Wednesday, March 4, 2009

Boundaries Part 2

Chapter 2 of Boundaries is basically a definition of what boundaries are in every aspect of life. The chapter talks about physical boundaries, boundaries that you set via your words, physical distance, emotional distance, time, etc.

While there is a great variety of interesting points that stood out to me in this section, there were a few in particular that really made me stop and think.

First, they discuss the boundaries set by words, especially one word in particular, the dreaded “no.” If you’re like me, you’ve read/heard a lot about the necessity for using the word, “no,” not being a door-mat, etc. However, the authors made a point about this particular word that really brought the use of the word “no” into a new perspective for me.

“The Bible also warns us against giving to others ‘reluctantly or under compulsion’ (2 Cor. 9:7). People with poor boundaries struggle with saying no to the control, pressure, demands, and sometimes the real needs of others. They feel that if they say no to someone, they will endanger the relationship with that person, so they passively comply but inwardly resent. Sometimes a person is pressuring you to do something; other times the pressure comes from your own sense of what you ‘should’ do. If you cannot say no to this external or internal pressure, you have lost control of your property and are not enjoying the fruit of ‘self control.’”

Does anyone else feel a sting from that? I know that I definitely pressure myself into feeling guilty for saying “no.” In fact, I can look back on my life and see a lot of really hard times that I’ve been through that would have been a lot better had I just said “no.” I had never taken that thought to the next level that I am actually hurting myself spiritually by not establishing my true boundaries.

Continuing in that vein of thought, this chapter also gets into personal responsibility:

“Feelings should neither be ignored nor placed in charge. The Bible says to ‘own’ your feelings and be aware of them…Feelings come from your heart and can tell you the state of your relationships….But the point is, your feelings are your responsibility and you must own them and see them as your problem so you can begin to find an answer to whatever issue they are pointing to.” It doesn’t nullify having the feelings, but it does put them into perspective and takes away the excuse to respond poorly to other people because of how I’m feeling.

In short, it comes back to another topic I’ve dealt with a lot over the last two years – choices. If I choose to set a boundary, I have to take responsibility for that. If I choose to react just with my emotions and allow them to own me, then I have to take responsibility for that. As the author’s put it: “You are the one who must live with their [the choices’] consequences. And you are the one who may be keeping yourself from making the choices you could be happy with.”
After all, as is later addressed, you can’t set boundaries for other people. You can only set limits for yourself. I can’t change someone else, I can’t choose for someone else. God doesn’t even do that. He has standards and He limits His exposure to those who do not follow His boundaries, but He doesn’t force people into certain behaviors. They choose for themselves. He is taking a stand against things that destroy love – because He is love – but He does not force people to accept His boundaries.

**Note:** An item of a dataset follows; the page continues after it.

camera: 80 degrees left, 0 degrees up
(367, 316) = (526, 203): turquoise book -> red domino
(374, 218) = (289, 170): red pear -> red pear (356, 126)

And then came the real kicker for me. “What we value is what we love and assign importance to. Often we do not take responsibility for what we value. We are caught up in valuing the approval of men rather than the approval of God; because of this misplaced value, we miss out on life.”

How many times in my life have I been so concerned about other people “liking me” or “approving of me” that I’ve done things I really didn’t value or believe in? And I’m not necessarily just talking about sinning here but rather doing/saying/living things that I don’t really find important or even a correct reflection of myself. Rather than seeking God and only God’s approval, I’ve sought the approval of mankind, and I’ve been hurt because of it. I’ve failed to set a boundary on what I value, and so I’ve compromised and then had to deal with the aftermath of not liking myself because of my own choices. And then sometimes, when I have set a boundary, it’s caused a lot havoc because people don’t know how to respond to the suddenly established boundary.

As Townsend and Cloud put it, “Our minds and thoughts are important reflections of the image of God. No other creature on earth has our thinking ability. We are the only creatures who are called to love God with all our mind…[therefore] we must own our own thoughts. Many people have not taken ownership of their own thinking processes. They are mechanically thinking the thoughts of others without ever examining them. They swallow others’ opinions and reasoning, never questioning and ‘thinking about their thinking.’” At the same time we have a responsibility to “grow our knowledge and expand our minds” and to “clarify distorted thinking.”

In truth, I have had to laugh as I yet again have been dumped into the concept of ontologizing. Conscience living, consciously setting boundaries, choosing values, interpreting feelings—all a part of ontology.